WHAT YOU ARE ASKED TO DO. Write the data below out again, with each line matching the original.

[Stored items]
==========
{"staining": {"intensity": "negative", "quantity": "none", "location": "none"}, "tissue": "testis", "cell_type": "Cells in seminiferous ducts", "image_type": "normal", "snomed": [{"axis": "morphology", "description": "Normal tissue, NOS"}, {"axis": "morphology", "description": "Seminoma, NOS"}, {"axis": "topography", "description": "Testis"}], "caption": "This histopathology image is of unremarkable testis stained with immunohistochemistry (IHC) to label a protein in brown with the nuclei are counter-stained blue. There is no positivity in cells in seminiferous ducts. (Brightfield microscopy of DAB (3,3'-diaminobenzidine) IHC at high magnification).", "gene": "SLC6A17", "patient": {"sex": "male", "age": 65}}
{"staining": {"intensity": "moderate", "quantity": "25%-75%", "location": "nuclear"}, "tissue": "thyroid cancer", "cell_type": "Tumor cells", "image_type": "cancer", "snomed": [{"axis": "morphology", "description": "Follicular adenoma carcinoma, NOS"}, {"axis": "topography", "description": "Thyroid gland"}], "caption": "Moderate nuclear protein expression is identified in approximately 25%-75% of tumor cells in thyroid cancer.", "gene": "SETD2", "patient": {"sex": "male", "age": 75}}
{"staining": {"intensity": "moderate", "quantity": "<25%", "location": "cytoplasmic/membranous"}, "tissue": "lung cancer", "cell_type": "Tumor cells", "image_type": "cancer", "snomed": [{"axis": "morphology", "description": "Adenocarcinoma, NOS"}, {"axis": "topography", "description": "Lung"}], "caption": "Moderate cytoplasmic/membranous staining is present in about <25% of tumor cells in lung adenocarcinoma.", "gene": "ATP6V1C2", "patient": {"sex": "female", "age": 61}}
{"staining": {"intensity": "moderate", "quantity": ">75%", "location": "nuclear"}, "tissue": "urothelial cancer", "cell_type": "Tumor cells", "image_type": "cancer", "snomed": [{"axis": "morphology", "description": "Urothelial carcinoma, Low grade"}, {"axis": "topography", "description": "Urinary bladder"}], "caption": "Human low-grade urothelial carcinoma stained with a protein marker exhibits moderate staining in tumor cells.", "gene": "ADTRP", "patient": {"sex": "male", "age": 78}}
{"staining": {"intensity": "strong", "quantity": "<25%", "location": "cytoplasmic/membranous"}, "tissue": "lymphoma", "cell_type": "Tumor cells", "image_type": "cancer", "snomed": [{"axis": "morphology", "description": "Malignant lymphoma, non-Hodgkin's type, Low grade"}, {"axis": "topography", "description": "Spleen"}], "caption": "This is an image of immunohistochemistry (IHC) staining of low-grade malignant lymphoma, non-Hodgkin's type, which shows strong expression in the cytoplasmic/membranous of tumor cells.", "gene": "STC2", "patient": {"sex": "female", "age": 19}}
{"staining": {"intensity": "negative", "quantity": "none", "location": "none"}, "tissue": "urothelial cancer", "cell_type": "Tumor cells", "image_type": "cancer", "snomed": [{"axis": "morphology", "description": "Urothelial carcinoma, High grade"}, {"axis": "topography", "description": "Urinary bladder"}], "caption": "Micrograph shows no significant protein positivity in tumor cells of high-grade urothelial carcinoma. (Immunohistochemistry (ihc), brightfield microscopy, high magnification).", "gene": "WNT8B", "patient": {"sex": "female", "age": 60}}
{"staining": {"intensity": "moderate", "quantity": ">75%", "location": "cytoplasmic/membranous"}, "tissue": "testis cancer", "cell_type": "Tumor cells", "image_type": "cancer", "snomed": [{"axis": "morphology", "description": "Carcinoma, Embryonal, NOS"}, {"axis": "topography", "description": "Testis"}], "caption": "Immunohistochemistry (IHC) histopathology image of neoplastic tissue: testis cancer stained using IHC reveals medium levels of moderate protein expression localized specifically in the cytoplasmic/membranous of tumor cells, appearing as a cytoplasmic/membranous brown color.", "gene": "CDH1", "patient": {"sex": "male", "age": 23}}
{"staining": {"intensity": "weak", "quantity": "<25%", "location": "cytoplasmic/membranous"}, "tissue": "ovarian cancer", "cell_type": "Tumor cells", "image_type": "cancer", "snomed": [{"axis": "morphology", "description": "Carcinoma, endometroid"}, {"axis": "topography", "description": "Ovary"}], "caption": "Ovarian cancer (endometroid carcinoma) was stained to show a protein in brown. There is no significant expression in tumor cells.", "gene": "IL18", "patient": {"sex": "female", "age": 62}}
==========
ANSWER TO THIS PROBLEM.
{"staining": {"intensity": "negative", "quantity": "none", "location": "none"}, "tissue": "testis", "cell_type": "Cells in seminiferous ducts", "image_type": "normal", "snomed": [{"axis": "morphology", "description": "Normal tissue, NOS"}, {"axis": "morphology", "description": "Seminoma, NOS"}, {"axis": "topography", "description": "Testis"}], "caption": "This histopathology image is of unremarkable testis stained with immunohistochemistry (IHC) to label a protein in brown with the nuclei are counter-stained blue. There is no positivity in cells in seminiferous ducts. (Brightfield microscopy of DAB (3,3'-diaminobenzidine) IHC at high magnification).", "gene": "SLC6A17", "patient": {"sex": "male", "age": 65}}
{"staining": {"intensity": "moderate", "quantity": "25%-75%", "location": "nuclear"}, "tissue": "thyroid cancer", "cell_type": "Tumor cells", "image_type": "cancer", "snomed": [{"axis": "morphology", "description": "Follicular adenoma carcinoma, NOS"}, {"axis": "topography", "description": "Thyroid gland"}], "caption": "Moderate nuclear protein expression is identified in approximately 25%-75% of tumor cells in thyroid cancer.", "gene": "SETD2", "patient": {"sex": "male", "age": 75}}
{"staining": {"intensity": "moderate", "quantity": "<25%", "location": "cytoplasmic/membranous"}, "tissue": "lung cancer", "cell_type": "Tumor cells", "image_type": "cancer", "snomed": [{"axis": "morphology", "description": "Adenocarcinoma, NOS"}, {"axis": "topography", "description": "Lung"}], "caption": "Moderate cytoplasmic/membranous staining is present in about <25% of tumor cells in lung adenocarcinoma.", "gene": "ATP6V1C2", "patient": {"sex": "female", "age": 61}}
{"staining": {"intensity": "moderate", "quantity": ">75%", "location": "nuclear"}, "tissue": "urothelial cancer", "cell_type": "Tumor cells", "image_type": "cancer", "snomed": [{"axis": "morphology", "description": "Urothelial carcinoma, Low grade"}, {"axis": "topography", "description": "Urinary bladder"}], "caption": "Human low-grade urothelial carcinoma stained with a protein marker exhibits moderate staining in tumor cells.", "gene": "ADTRP", "patient": {"sex": "male", "age": 78}}
{"staining": {"intensity": "strong", "quantity": "<25%", "location": "cytoplasmic/membranous"}, "tissue": "lymphoma", "cell_type": "Tumor cells", "image_type": "cancer", "snomed": [{"axis": "morphology", "description": "Malignant lymphoma, non-Hodgkin's type, Low grade"}, {"axis": "topography", "description": "Spleen"}], "caption": "This is an image of immunohistochemistry (IHC) staining of low-grade malignant lymphoma, non-Hodgkin's type, which shows strong expression in the cytoplasmic/membranous of tumor cells.", "gene": "STC2", "patient": {"sex": "female", "age": 19}}
{"staining": {"intensity": "negative", "quantity": "none", "location": "none"}, "tissue": "urothelial cancer", "cell_type": "Tumor cells", "image_type": "cancer", "snomed": [{"axis": "morphology", "description": "Urothelial carcinoma, High grade"}, {"axis": "topography", "description": "Urinary bladder"}], "caption": "Micrograph shows no significant protein positivity in tumor cells of high-grade urothelial carcinoma. (Immunohistochemistry (ihc), brightfield microscopy, high magnification).", "gene": "WNT8B", "patient": {"sex": "female", "age": 60}}
{"staining": {"intensity": "moderate", "quantity": ">75%", "location": "cytoplasmic/membranous"}, "tissue": "testis cancer", "cell_type": "Tumor cells", "image_type": "cancer", "snomed": [{"axis": "morphology", "description": "Carcinoma, Embryonal, NOS"}, {"axis": "topography", "description": "Testis"}], "caption": "Immunohistochemistry (IHC) histopathology image of neoplastic tissue: testis cancer stained using IHC reveals medium levels of moderate protein expression localized specifically in the cytoplasmic/membranous of tumor cells, appearing as a cytoplasmic/membranous brown color.", "gene": "CDH1", "patient": {"sex": "male", "age": 23}}
{"staining": {"intensity": "weak", "quantity": "<25%", "location": "cytoplasmic/membranous"}, "tissue": "ovarian cancer", "cell_type": "Tumor cells", "image_type": "cancer", "snomed": [{"axis": "morphology", "description": "Carcinoma, endometroid"}, {"axis": "topography", "description": "Ovary"}], "caption": "Ovarian cancer (endometroid carcinoma) was stained to show a protein in brown. There is no significant expression in tumor cells.", "gene": "IL18", "patient": {"sex": "female", "age": 62}}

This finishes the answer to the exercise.